What were you surprised to discover that many people may not know?
There were so many big and small surprises in my research. I am still surprised by the number of famous people (Ponce de Léon, William Augustus Bowles, Abner Doubleday, and John Breckinridge) who were at the site before Henry Flagler or Julia Tuttle. I was even more surprised by the continuous stretch of occupants who creatively imagined that they were the first ones to occupy it. A lot of energy went into their acts of forgetting, and their decisions have made it very hard to imagine Miami as Florida’s oldest city.
What do you think about the preservation plans for the north bank site?
I am thrilled with the decision to let HistoryMiami create a permanent historic exhibit at the site. Rather than bury the past like earlier generations have done, the current occupants of the north bank will acknowledge that they are neither the first nor the last ones to do so. Preservationists, developers, and city officials should be commended for finding a way for the ancient and modern world to coexist.

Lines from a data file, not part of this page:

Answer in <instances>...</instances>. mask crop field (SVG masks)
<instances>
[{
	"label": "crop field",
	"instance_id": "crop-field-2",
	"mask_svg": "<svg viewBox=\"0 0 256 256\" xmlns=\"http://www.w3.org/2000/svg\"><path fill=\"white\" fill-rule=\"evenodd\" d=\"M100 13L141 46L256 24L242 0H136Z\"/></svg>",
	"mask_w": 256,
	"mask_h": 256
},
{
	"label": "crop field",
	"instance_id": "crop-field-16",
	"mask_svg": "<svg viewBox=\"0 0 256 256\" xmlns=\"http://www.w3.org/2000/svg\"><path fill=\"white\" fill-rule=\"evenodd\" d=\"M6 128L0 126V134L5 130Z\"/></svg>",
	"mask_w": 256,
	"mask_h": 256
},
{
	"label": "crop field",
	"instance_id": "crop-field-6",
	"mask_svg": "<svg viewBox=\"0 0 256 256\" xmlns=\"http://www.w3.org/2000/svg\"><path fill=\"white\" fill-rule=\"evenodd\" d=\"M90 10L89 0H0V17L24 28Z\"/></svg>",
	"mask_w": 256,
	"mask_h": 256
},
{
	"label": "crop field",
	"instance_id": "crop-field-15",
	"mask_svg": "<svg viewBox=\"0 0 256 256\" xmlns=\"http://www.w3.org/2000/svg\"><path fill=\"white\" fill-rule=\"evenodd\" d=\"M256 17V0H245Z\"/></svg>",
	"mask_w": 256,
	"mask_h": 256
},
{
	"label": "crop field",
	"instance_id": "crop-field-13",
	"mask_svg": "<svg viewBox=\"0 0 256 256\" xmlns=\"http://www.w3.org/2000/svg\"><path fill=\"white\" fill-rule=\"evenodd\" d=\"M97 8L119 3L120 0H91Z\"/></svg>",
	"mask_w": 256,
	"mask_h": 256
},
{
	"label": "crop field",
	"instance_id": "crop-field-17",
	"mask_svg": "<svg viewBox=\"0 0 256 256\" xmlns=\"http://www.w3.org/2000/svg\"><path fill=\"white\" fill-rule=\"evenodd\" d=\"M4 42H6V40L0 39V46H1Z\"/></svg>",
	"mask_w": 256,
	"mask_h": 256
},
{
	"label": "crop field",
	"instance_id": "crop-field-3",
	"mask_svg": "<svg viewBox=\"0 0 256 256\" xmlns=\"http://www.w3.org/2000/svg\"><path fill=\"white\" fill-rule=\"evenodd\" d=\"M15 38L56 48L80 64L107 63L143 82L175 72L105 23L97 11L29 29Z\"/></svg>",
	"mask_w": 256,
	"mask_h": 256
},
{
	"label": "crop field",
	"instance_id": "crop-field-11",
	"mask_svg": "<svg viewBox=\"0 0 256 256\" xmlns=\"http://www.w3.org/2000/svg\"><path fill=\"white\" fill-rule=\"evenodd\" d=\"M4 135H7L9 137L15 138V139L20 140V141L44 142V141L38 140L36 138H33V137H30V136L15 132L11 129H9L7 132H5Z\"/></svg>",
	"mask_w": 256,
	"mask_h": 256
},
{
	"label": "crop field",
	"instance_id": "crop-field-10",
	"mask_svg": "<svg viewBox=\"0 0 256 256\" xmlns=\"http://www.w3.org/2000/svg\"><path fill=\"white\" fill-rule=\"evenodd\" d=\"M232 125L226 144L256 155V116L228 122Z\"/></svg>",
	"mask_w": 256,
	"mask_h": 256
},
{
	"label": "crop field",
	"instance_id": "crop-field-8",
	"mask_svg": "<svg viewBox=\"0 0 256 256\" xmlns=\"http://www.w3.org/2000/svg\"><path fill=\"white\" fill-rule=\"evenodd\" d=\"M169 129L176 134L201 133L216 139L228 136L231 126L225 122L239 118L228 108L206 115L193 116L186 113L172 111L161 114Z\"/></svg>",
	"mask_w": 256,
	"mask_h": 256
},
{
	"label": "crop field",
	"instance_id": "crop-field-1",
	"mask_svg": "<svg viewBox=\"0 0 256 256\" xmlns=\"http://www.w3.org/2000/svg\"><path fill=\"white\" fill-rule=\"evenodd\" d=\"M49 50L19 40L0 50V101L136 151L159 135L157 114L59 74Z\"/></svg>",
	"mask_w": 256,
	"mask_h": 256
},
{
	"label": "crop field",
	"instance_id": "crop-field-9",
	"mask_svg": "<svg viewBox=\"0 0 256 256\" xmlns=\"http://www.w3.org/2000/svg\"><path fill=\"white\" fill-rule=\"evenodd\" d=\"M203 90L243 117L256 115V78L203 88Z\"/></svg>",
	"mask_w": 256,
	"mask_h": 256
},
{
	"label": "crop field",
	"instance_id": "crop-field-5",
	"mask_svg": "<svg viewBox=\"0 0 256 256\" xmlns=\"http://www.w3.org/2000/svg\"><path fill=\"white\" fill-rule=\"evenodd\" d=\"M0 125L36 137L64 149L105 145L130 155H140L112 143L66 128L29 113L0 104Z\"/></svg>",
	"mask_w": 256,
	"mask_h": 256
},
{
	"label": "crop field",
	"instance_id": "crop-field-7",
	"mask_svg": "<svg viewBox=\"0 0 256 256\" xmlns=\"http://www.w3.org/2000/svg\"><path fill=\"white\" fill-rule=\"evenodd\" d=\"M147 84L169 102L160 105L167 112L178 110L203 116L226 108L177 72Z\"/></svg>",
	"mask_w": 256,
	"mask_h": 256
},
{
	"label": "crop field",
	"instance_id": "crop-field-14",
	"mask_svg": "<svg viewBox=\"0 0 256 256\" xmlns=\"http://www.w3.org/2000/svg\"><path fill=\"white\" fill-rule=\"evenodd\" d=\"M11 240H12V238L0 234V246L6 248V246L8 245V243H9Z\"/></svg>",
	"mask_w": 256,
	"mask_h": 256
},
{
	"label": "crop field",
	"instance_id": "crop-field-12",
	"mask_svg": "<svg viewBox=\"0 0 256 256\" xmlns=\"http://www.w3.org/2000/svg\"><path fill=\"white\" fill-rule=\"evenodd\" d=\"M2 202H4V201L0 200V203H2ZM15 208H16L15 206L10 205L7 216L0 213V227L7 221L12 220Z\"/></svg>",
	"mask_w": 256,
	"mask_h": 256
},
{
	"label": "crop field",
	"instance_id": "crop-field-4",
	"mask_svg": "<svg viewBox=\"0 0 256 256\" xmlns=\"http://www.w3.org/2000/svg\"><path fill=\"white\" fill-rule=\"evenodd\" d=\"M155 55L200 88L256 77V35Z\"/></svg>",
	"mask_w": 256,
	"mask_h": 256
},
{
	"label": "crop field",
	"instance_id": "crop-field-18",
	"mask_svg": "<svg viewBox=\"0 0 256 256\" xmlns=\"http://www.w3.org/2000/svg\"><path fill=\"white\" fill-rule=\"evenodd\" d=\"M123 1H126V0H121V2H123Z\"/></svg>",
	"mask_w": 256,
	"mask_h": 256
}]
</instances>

Remnants of a prehistoric Tequesta Indian village were discovered by archaeologists in downtown Miami during the development of a high rise building. As someone who has dedicated his career to studying the history of Florida, what was this discovery of this site like for you?
The discovery was awesome on many levels. We have known about the Tequesta presence in Miami for many years, but the archaeological discovery challenges our sense of space and scale. With dozens of buildings spread across the area, the physical evidence makes it very hard to overlook our Tequesta founders. The controversy about what to do with the site sparked conversations about history, preservation, and development that were desperately needed. Intellectually, it was great to see South Florida get attention from scholars who normally locate early American history elsewhere.

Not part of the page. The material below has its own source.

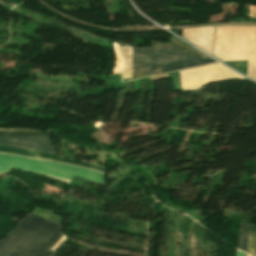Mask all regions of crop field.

How might one look for and find the influences of Miami’s ancient roots while in the Magic City today?
As much as the city has grown, the geography of Miami still retains the influences of the ancient Tequesta. The largest Tequesta village still sits at the center of the city, and the area is filled with their mounds and middens. We cannot know what would have occurred if the Tequesta did not establish a foothold at the mouth of the river, but it is clear that we are living with the effects of that choice.
Why do you think people living in or visiting Miami today could benefit from knowing its early history?
So much of what we associate with modern Miami is older than we imagine. Its cosmopolitanism, connections to the Caribbean and water, and multiculturalism all have roots in its early history. These deep roots are equally evident in some of Miami’s modern struggles—the modern city inherited a history of racial inequality, environmental destruction, as well as tensions between development and preservation.
What do you hope readers will take away from your book?
I hope that readers embrace the idea that Miami is an ancient place and that other cities and towns across America may have similarly ancient roots. History is as much about our collective memory as it is about collective forgetting. Americans, Floridians in particular, have tended to forget or ignore our ancient past. I hope this book will lead them to change that tendency.